Tuesday, 18 March 2014

Review ~ Dragon Fire


~ Blurb ~ 

Some choices are hard to live with.
But some choices will kill you.

When seventeen-year-old Anna first meets Rakan in her hometown north of the Arctic Circle, she is attracted to his pulsing energy. Unaware that he is a shape-shifting dragon, Anna is drawn into a murderous cycle of revenge that pits Rakan and his clan against her best friend June.

Torn between his forbidden relationship with Anna, punishable by death, and restoring his family’s honor by killing June, Rakan must decide what is right. And what is worth living – or dying – for.

~ Review ~ 

The cover art, story and concept all drew me in from the start, and I was really looking forward to getting engrossed in the world of dragons for a change. I found the beginning a little confusing, as the story jumps from one group to another and there are so many characters (many with ‘dragon’ and ‘human’ names) to remember but once I got used to the writing style this became second nature and my imagination soon took over, picturing it all as the story unfolded. It’s a very complex, magically descriptive read that needs full attention, and I’m sure there are things that I missed given the detailed nature of the story, but it is definitely one to read.

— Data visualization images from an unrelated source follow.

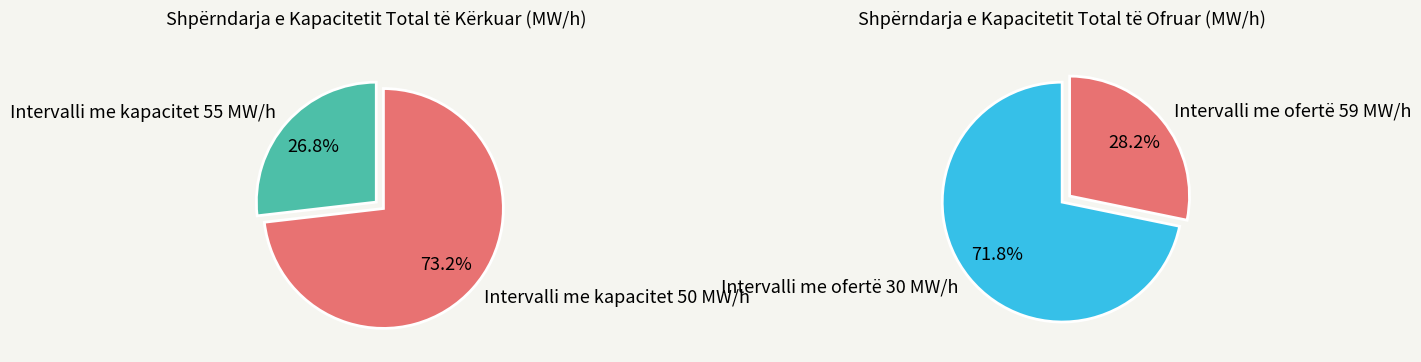

Rank the series by their average value, from lowest to highest.

Kapaciteti total i ofruar (MW/h), Kapaciteti total i kerkuar (MW/h)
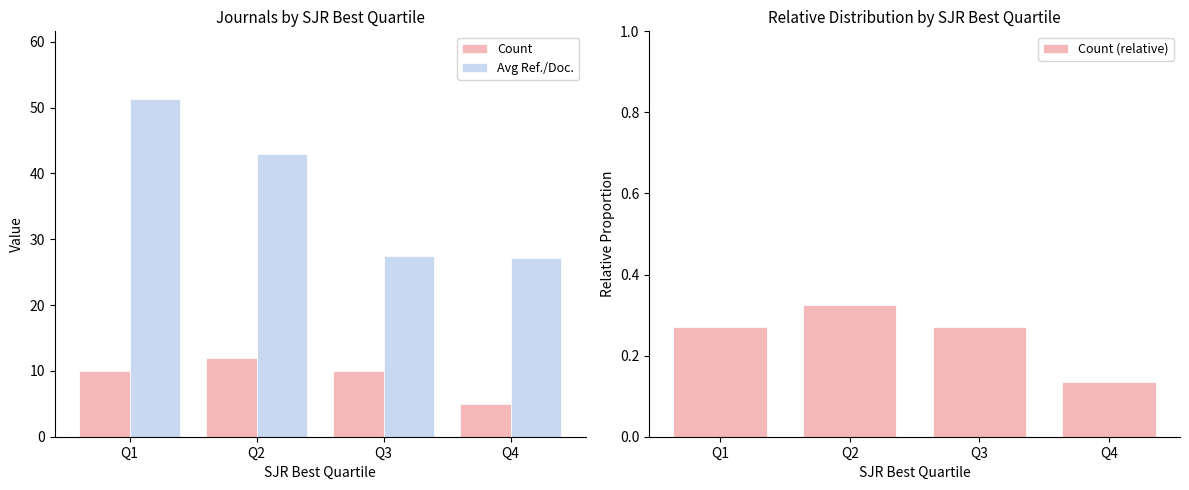

At Q2, list the series in order from smallest to largest.

Count (relative), Count, Avg Ref./Doc.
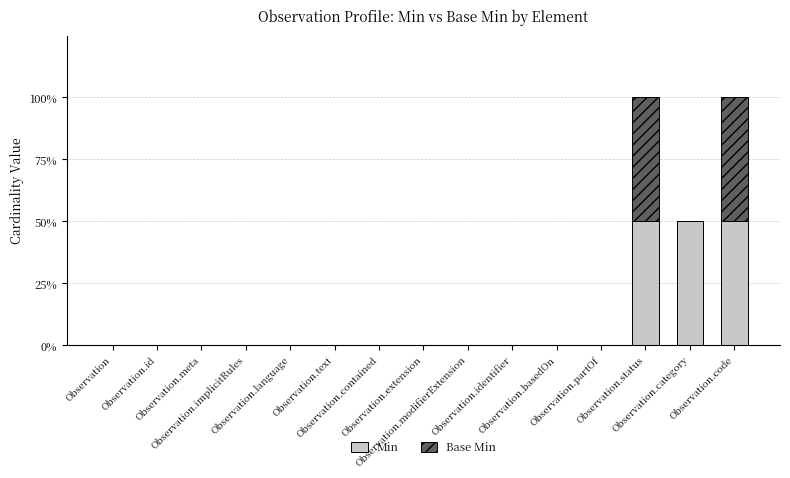

List the labels in order of Min value, smallest first.

Observation, Observation.id, Observation.meta, Observation.implicitRules, Observation.language, Observation.text, Observation.contained, Observation.extension, Observation.modifierExtension, Observation.identifier, Observation.basedOn, Observation.partOf, Observation.status, Observation.category, Observation.code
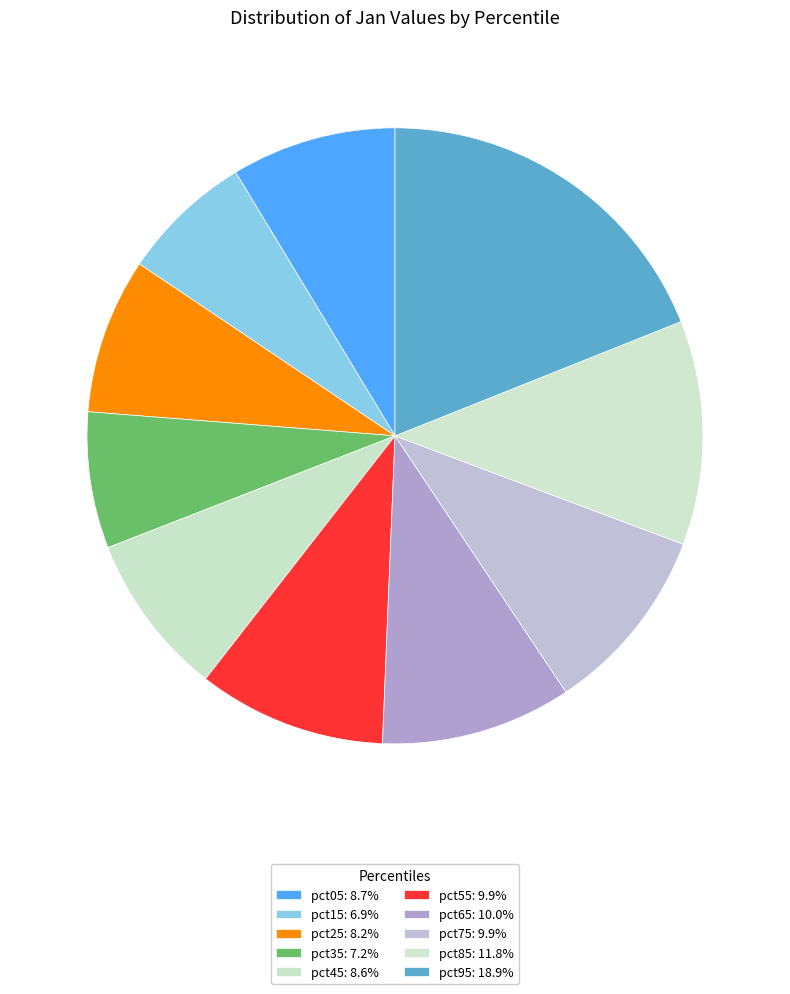

Is the sum of pct35 and pct05 greater than half?

No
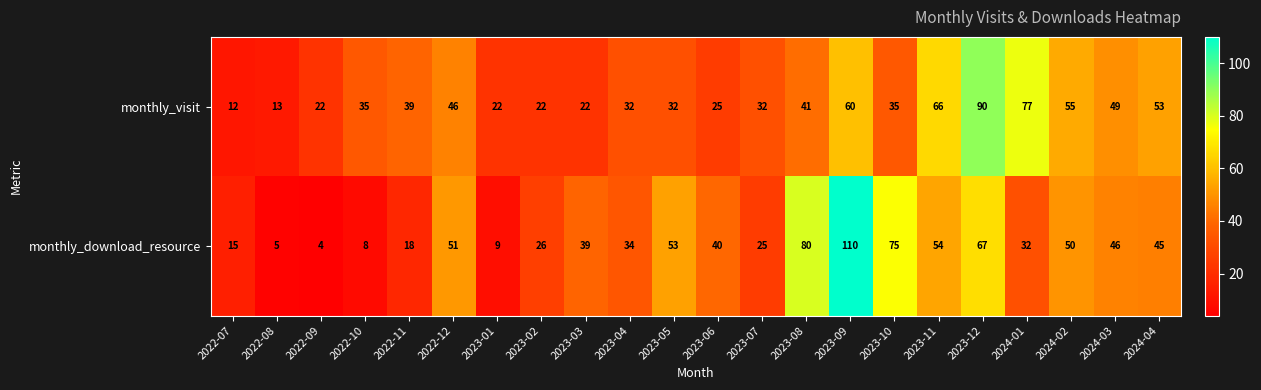

What is the spread (max minus min) of values at 2023-09?

50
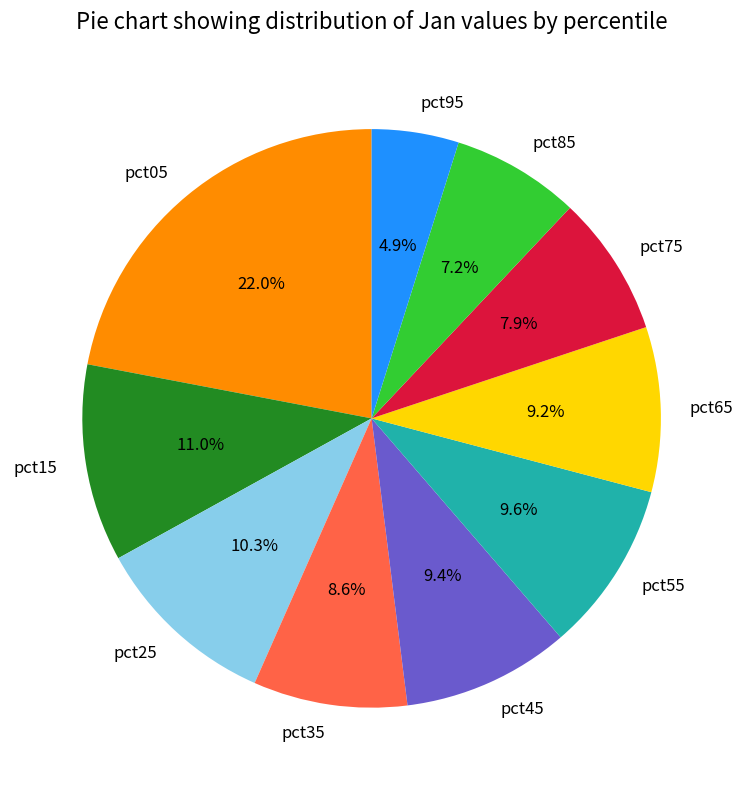

Count the number of slices in the pie.

10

It did take me a little while to get lost in the story (fantasy and dragons aren’t my normal reading material), but once I did I was happily turning page after page to see how things were going to work out. I enjoyed how it ended, but there is so much more to come from this story and I can’t wait to read what comes next.

~ Book Links ~ 

~ Author Bio ~

Born in the US, Dina has lived on 4 continents, worked as a graphic artist for television and as a consultant in the fashion industry. Somewhere between New York and Paris she picked up an MBA and a black belt – and still thinks the two are connected. Dina is currently the Regional Advisor for SCBWI Belgium, where she lives with her husband, two children, three horses and a cat.

Dina loves to create intricate worlds filled with conflict and passion. She builds her own myths while exploring issues of belonging, racism and the search for truth... after all, how can you find true love if you don’t know who you are and what you believe in? Dina’s key to developing characters is to figure out what they would be willing to die for. And then pushing them to that limit.